#### [Records to use]
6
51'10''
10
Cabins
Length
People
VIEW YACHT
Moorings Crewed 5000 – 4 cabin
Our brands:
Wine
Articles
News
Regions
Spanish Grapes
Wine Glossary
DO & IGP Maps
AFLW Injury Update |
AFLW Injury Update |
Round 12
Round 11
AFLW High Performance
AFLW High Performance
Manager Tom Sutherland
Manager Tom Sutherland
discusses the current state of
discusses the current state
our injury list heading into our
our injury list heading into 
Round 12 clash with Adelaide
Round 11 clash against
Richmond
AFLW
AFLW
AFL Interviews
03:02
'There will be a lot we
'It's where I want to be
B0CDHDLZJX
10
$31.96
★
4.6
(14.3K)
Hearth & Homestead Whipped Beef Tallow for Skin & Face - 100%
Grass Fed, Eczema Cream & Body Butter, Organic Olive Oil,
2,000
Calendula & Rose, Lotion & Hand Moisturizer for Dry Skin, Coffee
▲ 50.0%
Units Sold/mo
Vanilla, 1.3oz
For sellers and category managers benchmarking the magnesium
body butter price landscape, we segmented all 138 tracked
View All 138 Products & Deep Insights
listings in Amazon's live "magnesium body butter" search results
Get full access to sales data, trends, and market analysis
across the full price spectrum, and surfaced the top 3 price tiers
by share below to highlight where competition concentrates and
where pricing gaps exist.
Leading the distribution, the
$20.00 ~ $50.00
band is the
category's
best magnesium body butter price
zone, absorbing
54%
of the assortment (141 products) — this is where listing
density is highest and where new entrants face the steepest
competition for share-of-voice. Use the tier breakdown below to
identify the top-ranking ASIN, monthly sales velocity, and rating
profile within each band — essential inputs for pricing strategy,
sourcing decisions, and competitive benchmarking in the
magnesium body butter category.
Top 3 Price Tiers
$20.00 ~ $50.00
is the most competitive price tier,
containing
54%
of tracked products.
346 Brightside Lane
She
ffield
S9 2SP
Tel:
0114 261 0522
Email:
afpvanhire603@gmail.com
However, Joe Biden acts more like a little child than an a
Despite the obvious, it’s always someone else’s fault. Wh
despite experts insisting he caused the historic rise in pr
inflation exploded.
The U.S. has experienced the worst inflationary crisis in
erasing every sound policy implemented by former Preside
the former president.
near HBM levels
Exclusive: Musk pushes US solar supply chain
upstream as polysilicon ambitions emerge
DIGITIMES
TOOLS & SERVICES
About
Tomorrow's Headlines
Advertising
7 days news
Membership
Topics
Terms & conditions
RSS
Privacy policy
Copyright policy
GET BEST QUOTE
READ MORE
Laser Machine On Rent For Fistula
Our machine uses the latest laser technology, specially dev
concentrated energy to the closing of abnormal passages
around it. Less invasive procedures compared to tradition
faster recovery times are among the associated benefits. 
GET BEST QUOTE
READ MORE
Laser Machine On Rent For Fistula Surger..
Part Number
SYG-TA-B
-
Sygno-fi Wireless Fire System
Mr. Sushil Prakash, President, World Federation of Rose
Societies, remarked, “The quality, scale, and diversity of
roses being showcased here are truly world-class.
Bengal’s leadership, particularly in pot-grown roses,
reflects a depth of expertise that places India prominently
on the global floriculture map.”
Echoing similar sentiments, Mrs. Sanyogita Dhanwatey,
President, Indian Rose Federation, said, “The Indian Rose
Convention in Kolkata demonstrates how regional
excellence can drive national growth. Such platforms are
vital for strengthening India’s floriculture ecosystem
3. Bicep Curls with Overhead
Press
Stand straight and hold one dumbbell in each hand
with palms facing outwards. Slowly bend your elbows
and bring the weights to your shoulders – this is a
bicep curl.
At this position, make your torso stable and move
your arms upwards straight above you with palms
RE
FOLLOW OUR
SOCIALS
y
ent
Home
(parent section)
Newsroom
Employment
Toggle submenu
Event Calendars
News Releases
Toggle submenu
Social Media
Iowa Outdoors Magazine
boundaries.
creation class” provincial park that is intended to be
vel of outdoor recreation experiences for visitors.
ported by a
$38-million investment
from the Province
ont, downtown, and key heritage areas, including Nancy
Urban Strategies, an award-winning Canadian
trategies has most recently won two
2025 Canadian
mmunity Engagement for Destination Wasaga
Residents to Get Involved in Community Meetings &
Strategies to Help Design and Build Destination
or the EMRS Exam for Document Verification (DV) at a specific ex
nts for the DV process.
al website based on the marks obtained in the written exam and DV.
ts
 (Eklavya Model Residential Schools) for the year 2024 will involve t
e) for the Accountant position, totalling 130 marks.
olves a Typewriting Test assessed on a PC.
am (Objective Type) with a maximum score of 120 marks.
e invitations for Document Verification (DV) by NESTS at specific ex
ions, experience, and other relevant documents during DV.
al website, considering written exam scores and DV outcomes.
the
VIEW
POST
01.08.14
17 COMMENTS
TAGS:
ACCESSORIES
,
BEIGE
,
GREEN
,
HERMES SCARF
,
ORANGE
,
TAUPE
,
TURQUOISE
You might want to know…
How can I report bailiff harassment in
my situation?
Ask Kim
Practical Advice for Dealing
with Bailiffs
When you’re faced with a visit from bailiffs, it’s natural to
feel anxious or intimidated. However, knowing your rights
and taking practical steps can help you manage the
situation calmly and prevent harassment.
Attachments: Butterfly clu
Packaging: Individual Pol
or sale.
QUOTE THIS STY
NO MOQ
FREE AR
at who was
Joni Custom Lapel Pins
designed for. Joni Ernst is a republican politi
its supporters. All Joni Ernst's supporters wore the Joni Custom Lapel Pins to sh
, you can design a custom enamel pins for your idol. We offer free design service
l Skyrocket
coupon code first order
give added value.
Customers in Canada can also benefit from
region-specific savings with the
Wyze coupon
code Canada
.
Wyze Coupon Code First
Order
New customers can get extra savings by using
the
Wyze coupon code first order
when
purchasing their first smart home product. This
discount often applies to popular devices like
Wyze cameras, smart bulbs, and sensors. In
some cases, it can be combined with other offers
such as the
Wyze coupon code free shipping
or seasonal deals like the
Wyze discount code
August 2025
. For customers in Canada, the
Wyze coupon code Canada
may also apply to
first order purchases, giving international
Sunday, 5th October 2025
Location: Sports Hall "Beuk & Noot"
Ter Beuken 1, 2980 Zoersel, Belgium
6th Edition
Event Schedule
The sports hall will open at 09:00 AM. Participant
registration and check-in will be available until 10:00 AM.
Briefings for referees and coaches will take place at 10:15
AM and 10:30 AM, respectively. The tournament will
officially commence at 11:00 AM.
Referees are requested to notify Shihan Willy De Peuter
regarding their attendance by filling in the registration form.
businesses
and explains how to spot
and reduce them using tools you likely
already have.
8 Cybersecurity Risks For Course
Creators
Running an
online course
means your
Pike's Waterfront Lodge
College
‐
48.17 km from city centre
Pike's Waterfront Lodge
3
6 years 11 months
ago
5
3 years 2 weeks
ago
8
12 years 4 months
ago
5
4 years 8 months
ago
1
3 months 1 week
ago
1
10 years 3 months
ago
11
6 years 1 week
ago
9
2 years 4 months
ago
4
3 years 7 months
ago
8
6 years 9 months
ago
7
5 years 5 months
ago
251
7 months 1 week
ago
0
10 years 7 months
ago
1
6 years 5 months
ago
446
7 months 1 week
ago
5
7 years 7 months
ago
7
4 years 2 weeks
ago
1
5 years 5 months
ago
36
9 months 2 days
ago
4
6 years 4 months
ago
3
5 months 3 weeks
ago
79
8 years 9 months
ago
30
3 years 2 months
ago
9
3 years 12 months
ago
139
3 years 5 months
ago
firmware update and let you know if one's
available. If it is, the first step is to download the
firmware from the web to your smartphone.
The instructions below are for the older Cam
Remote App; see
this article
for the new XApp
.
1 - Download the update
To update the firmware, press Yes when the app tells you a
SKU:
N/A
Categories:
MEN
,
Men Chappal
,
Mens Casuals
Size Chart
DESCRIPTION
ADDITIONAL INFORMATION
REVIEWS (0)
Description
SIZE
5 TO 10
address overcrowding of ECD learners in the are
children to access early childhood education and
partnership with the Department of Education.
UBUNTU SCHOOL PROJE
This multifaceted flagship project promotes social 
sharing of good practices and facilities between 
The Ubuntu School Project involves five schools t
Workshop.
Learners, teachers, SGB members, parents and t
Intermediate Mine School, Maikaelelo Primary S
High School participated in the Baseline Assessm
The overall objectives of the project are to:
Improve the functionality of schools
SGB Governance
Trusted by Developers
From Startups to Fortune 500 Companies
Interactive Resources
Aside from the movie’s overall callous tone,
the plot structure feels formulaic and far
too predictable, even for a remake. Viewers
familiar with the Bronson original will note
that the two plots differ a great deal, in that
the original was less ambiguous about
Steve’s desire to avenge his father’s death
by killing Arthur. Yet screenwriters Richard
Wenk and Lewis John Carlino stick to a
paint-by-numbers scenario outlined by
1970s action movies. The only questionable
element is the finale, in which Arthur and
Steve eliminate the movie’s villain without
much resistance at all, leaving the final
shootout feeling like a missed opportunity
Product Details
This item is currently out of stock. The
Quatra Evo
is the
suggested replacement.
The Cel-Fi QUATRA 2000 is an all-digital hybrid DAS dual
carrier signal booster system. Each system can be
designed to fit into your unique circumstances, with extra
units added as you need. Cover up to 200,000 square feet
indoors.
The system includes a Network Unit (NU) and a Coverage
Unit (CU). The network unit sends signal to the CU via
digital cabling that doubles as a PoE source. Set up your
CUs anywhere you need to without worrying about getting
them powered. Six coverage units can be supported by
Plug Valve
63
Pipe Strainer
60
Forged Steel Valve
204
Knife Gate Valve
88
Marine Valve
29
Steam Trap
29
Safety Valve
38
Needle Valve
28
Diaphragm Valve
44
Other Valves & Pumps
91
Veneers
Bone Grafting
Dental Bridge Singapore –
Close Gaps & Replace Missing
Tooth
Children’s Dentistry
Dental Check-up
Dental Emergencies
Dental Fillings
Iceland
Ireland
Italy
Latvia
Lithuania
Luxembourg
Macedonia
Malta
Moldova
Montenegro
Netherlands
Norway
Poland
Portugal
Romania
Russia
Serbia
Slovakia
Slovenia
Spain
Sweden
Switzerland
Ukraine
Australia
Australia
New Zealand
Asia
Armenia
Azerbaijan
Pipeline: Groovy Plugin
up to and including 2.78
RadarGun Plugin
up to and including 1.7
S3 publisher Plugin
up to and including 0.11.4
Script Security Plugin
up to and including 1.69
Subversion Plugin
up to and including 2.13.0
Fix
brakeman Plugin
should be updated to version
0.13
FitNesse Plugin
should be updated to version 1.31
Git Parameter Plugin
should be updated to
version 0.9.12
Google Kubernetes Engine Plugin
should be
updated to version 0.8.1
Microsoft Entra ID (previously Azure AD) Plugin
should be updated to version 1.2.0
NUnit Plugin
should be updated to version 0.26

#### [Action item]
Scan the entries above for the line containing "Leading the distribution, the", and copy it and all lines after it exactly, down to and including the line containing "Sygno-fi Wireless Fire System".

#### [Response area]
Leading the distribution, the
$20.00 ~ $50.00
band is the
category's
best magnesium body butter price
zone, absorbing
54%
of the assortment (141 products) — this is where listing
density is highest and where new entrants face the steepest
competition for share-of-voice. Use the tier breakdown below to
identify the top-ranking ASIN, monthly sales velocity, and rating
profile within each band — essential inputs for pricing strategy,
sourcing decisions, and competitive benchmarking in the
magnesium body butter category.
Top 3 Price Tiers
$20.00 ~ $50.00
is the most competitive price tier,
containing
54%
of tracked products.
346 Brightside Lane
She
ffield
S9 2SP
Tel:
0114 261 0522
Email:
afpvanhire603@gmail.com
However, Joe Biden acts more like a little child than an a
Despite the obvious, it’s always someone else’s fault. Wh
despite experts insisting he caused the historic rise in pr
inflation exploded.
The U.S. has experienced the worst inflationary crisis in
erasing every sound policy implemented by former Preside
the former president.
near HBM levels
Exclusive: Musk pushes US solar supply chain
upstream as polysilicon ambitions emerge
DIGITIMES
TOOLS & SERVICES
About
Tomorrow's Headlines
Advertising
7 days news
Membership
Topics
Terms & conditions
RSS
Privacy policy
Copyright policy
GET BEST QUOTE
READ MORE
Laser Machine On Rent For Fistula
Our machine uses the latest laser technology, specially dev
concentrated energy to the closing of abnormal passages
around it. Less invasive procedures compared to tradition
faster recovery times are among the associated benefits. 
GET BEST QUOTE
READ MORE
Laser Machine On Rent For Fistula Surger..
Part Number
SYG-TA-B
-
Sygno-fi Wireless Fire System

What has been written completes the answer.